The Roberto Marinho Foundation was established in November in the year 1977 by the Roberto Marinho, journalist and founder of Globo Organizations – the largest communication group in South America. It is a private, non-profit, set-up with the aim of contributing to an improvement in the quality of life of the Brazilian population - through projects that integrate communication and education. Today the Foundation has projects all over Brazil, encompassing a variety of themes -such as education, communication, the environment and culture. These are made possible through partnerships with other third sector institutions, government and business.
What They Do
In 1980, the Roberto Marinho Foundation has launched the Telecurso 1 and 2 Degrees, which years later was renamed Telecurso 2000 , who teaches elementary school and secondary materials through television programs and printed handouts. This has trained four million people so far.

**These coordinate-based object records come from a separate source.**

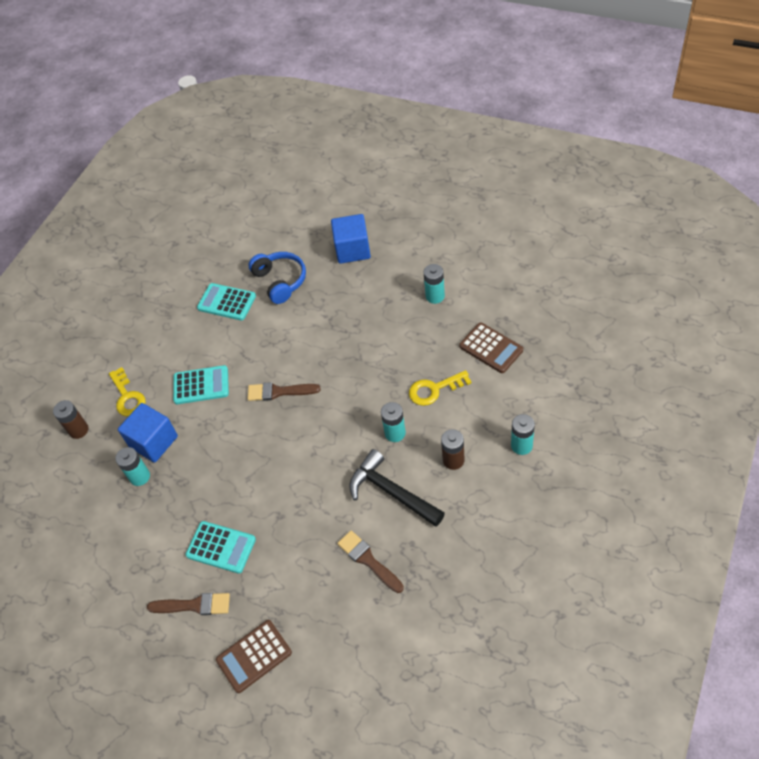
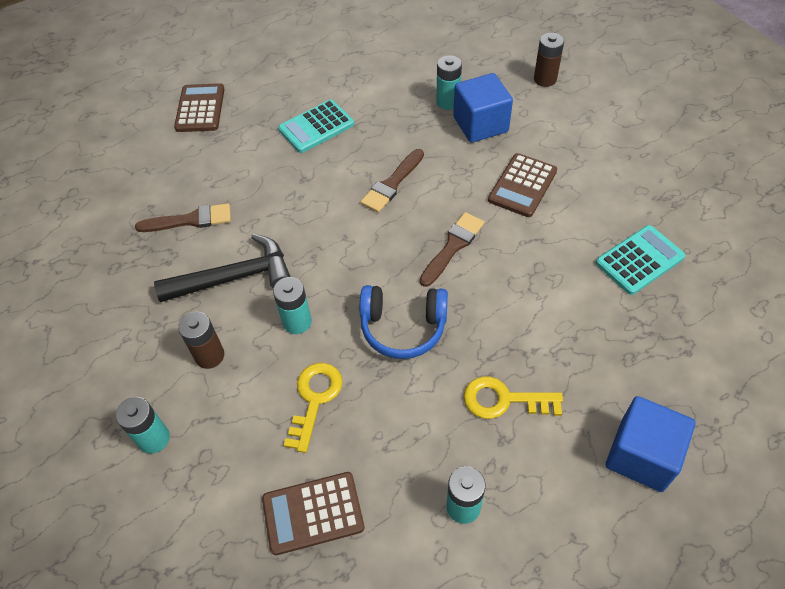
camera: 120 degrees right, 0 degrees up
yellow key [109,367,146,417] -> yellow key moved to [464,376,563,419]
brown brush [147,593,230,615] -> brown brush moved to [361,149,424,213]
turquoise calculator [173,365,229,404] -> brown calculator [488,153,557,217]
blue headphones [248,252,306,304] -> blue headphones moved to [360,285,448,359]

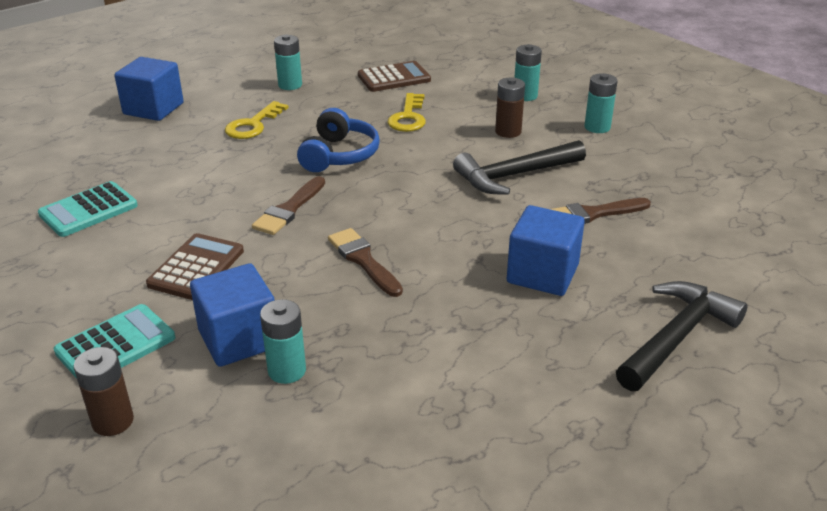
camera: 170 degrees right, 20 degrees down
brown calculator [174,83,225,132] -> black hammer [616,281,748,391]
turquoise battery [273,277,312,334] -> turquoise battery moved to [585,73,618,133]
turquoise calculator [278,99,354,153] -> turquoise calculator moved to [54,304,175,379]
blue headphones [360,285,448,359] -> blue headphones turned 105 degrees clockwise [297,108,380,172]
brown brush [361,149,424,213] -> brown brush turned 60 degrees counterclockwise [328,228,403,297]
yellow key [464,376,563,419] -> yellow key turned 120 degrees clockwise [225,101,289,139]
none -> blue cube [507,205,585,296]

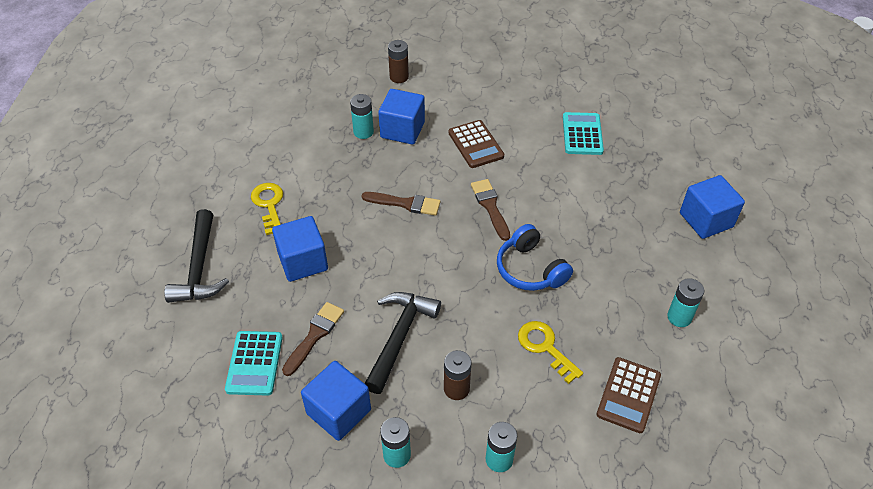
camera: 135 degrees right, 15 degrees up
turquoise calculator [54,304,175,379] -> turquoise calculator moved to [225,331,283,396]
yellow key [225,101,289,139] -> yellow key moved to [251,183,283,235]
none -> blue cube [301,361,371,441]

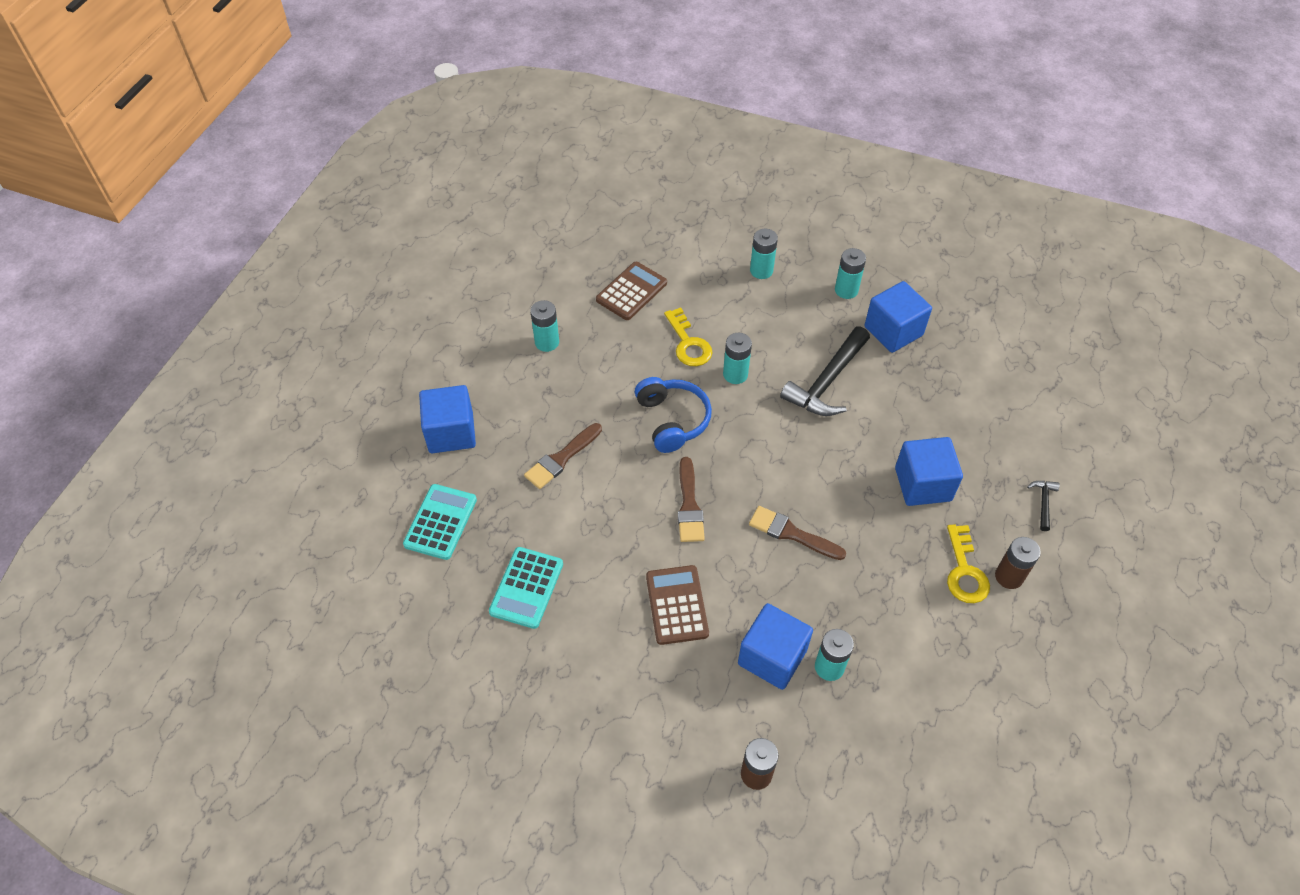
camera: 165 degrees left, 5 degrees up
black hammer [164,209,229,303] -> black hammer [1027,481,1060,531], size x0.45
turquoise calculator [225,331,283,396] -> turquoise calculator moved to [403,484,477,560]
brown brush [282,302,344,376] -> brown brush moved to [524,423,602,489]
brown battery [444,350,472,400] -> brown battery moved to [995,537,1041,589]
none -> turquoise battery [723,333,752,384]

Over the past 30 years, Roberto Marinho Foundation has carried out several projects in the environmental, educational and cultural fields and created models and methodologies which have been implemented in partnership with both public and private sectors. The goal is to provide tools that will assure the sustainability of these programs and help people become active players to change their own destinies.
The experience in teleducation led to the creation of Canal Futura, a social communication project which is 24 hours on air and has everything to do with the Brazilian people. Futura programming includes public-interest issues, such as human rights, health, youth, sexual abuse and exploitation, as well as culture, such as movies, documentaries and programs about literature. Fully supported by the private sector, Canal Futura is all across the country, in and out the TV screen. The channel can be watched via satellite dish, FTA and cable television. Its content is also employed for educational purposes by thousands of communities, in partnership with NGOs, companies, universities and other institutions.
In a country that embraces 60% of the Amazon rainforest, one of every 10 species of plants or animals, six biomes and 12% of the world’s freshwater supply, Roberto Marinho Foundation has been broadcasting Globo Ecology for 20 years, which is the first environmentally-oriented TV program.
Roberto Marinho Foundation has conducted several campaigns for heritage conservation, restored documents, buildings and monuments and come up with several solutions for their sustainability. The Foundation has created the Museum of the Portuguese Language, the world’s first museum to be dedicated to a language, which is the greatest immaterial heritage of a nation. It also conceived the Soccer Museum, which recounts the story of Brazil from the sociological point of view of soccer.
Three new projects developed by Roberto Marinho Foundation were inaugurated in Rio de Janeiro in 2012, the Museum of Image and Sound and the Rio de Janeiro Museum of Art. The museums will combine education, sustainability, science, technology, media outlets and culture.